Besides texts, spoofing attacks through the generation of deepfakes can also pose a significant risk to the financial industry, including fraud, identity theft, market manipulation, and reputation damage. “Know Your Customer” (KYC) are familiar compliance guidelines all financial institutions are required to follow, however cybercriminals can bypass these efforts through fabricated videos that add a dilemma to the verification process.
To mitigate spoofing threats, financial institutions must invest in advanced phish detection technologies and educate their employees about the dangers of deep fakes. By strengthening KYC procedures and staying vigilant against deepfake threats, financial institutions can safeguard their operations and maintain the trust of their customers and clients. Organizations utilizing proactive solutions to ensure preemptive adversarial disruption can block and deter the wave of finance sector spoofing attacks before they have the opportunity to operate .

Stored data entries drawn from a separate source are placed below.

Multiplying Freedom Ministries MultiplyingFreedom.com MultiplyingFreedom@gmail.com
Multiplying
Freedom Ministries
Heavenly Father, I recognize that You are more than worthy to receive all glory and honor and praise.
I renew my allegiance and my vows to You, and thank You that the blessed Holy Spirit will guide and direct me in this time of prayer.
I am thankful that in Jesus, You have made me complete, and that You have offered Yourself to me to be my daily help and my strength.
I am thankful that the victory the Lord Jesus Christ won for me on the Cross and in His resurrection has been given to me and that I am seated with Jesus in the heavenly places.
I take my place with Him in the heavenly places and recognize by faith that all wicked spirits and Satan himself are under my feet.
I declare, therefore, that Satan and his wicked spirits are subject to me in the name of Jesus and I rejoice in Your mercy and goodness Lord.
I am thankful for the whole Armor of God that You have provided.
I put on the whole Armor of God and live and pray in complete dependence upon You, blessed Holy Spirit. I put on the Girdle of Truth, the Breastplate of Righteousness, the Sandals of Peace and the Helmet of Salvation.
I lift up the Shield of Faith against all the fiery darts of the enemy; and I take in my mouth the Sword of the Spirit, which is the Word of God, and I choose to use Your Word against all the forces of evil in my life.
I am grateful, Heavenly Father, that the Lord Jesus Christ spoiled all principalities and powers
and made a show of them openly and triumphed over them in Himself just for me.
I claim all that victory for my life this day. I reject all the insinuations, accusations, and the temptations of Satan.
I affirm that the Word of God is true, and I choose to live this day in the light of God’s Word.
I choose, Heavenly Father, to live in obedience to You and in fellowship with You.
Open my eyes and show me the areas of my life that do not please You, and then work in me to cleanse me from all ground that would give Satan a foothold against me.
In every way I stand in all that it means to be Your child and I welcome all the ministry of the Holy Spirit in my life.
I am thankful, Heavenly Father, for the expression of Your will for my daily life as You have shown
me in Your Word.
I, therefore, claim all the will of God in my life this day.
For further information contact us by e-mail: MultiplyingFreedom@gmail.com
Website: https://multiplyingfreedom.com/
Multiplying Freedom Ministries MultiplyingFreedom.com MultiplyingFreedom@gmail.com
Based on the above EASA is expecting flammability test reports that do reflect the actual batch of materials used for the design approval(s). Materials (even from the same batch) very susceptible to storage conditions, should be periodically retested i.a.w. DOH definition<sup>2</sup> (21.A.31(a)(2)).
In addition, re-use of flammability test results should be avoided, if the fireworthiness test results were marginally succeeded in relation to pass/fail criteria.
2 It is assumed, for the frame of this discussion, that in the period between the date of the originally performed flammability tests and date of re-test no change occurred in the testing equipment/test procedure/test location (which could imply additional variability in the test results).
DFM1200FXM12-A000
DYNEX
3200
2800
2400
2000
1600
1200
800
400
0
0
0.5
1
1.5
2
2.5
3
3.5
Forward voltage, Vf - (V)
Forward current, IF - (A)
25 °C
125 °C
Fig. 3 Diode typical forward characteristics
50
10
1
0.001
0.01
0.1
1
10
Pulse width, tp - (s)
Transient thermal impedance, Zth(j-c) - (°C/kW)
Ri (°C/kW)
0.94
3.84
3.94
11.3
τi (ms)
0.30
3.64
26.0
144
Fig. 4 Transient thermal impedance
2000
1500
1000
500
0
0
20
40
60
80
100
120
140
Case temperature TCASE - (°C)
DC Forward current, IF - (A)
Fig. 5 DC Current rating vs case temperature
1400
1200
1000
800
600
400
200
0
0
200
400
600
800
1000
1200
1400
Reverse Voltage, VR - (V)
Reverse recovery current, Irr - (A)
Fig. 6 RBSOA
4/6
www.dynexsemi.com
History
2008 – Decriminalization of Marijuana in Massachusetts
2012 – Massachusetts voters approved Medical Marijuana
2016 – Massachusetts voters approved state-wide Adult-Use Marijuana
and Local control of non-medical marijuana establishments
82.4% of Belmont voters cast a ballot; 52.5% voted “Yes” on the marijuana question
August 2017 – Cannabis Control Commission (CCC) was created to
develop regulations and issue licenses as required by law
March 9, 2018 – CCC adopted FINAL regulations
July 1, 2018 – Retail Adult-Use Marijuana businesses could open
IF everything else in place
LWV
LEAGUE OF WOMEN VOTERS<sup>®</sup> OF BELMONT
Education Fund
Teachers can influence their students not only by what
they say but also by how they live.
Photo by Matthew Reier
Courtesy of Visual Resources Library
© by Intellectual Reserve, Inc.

From an organizational standpoint, spoofing attacks can lead to reputational damage for financial institutions and loss of customer trust. If the company’s data is frequently at risk due to multiple occurrences of cyber attacks, such companies attract unwanted and negatively impacting media attention – which can also result in regulatory fines and hefty compensations.
It is crucial to stay informed about the latest spoofing attack trends and adopt a preemptive approach to cybersecurity. By investing in advanced attack prediction technologies, educating employees, and practicing customer awareness, financial institutions can build a more resilient defense against these persistent threats.